What you will do
Return copies of the lines below that mention "down".

Raw data
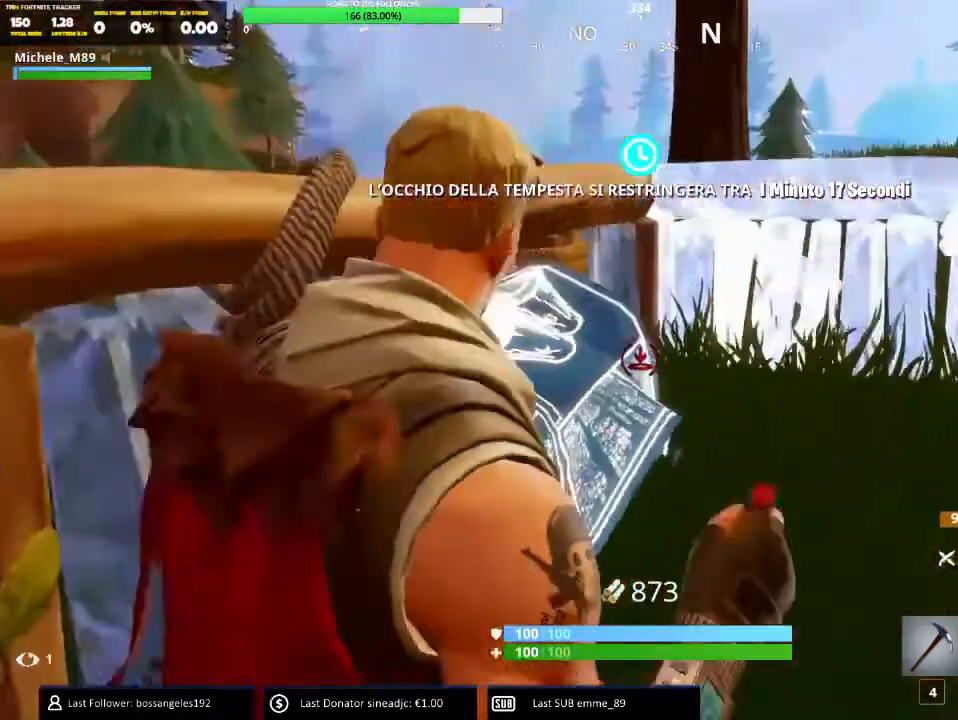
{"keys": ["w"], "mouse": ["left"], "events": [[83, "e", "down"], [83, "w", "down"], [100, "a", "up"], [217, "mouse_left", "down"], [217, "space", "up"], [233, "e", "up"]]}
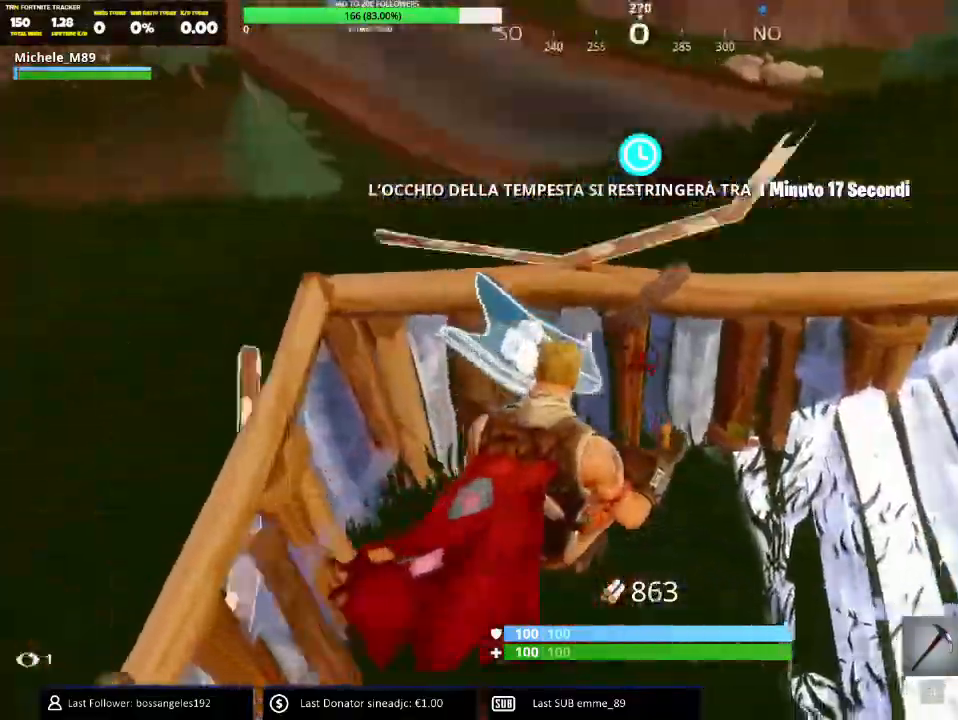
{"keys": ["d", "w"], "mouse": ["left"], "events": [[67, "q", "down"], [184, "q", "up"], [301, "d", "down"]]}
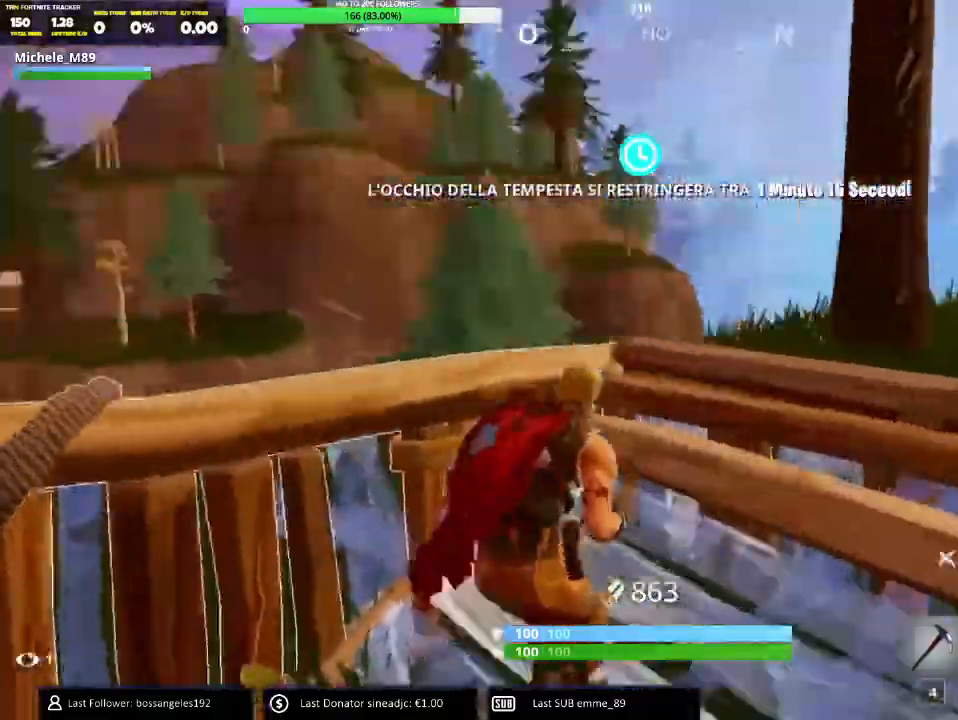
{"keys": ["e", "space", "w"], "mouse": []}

Task output
{"keys": ["w"], "mouse": ["left"], "events": [[83, "e", "down"], [83, "w", "down"], [100, "a", "up"], [217, "mouse_left", "down"], [217, "space", "up"], [233, "e", "up"]]}
{"keys": ["d", "w"], "mouse": ["left"], "events": [[67, "q", "down"], [184, "q", "up"], [301, "d", "down"]]}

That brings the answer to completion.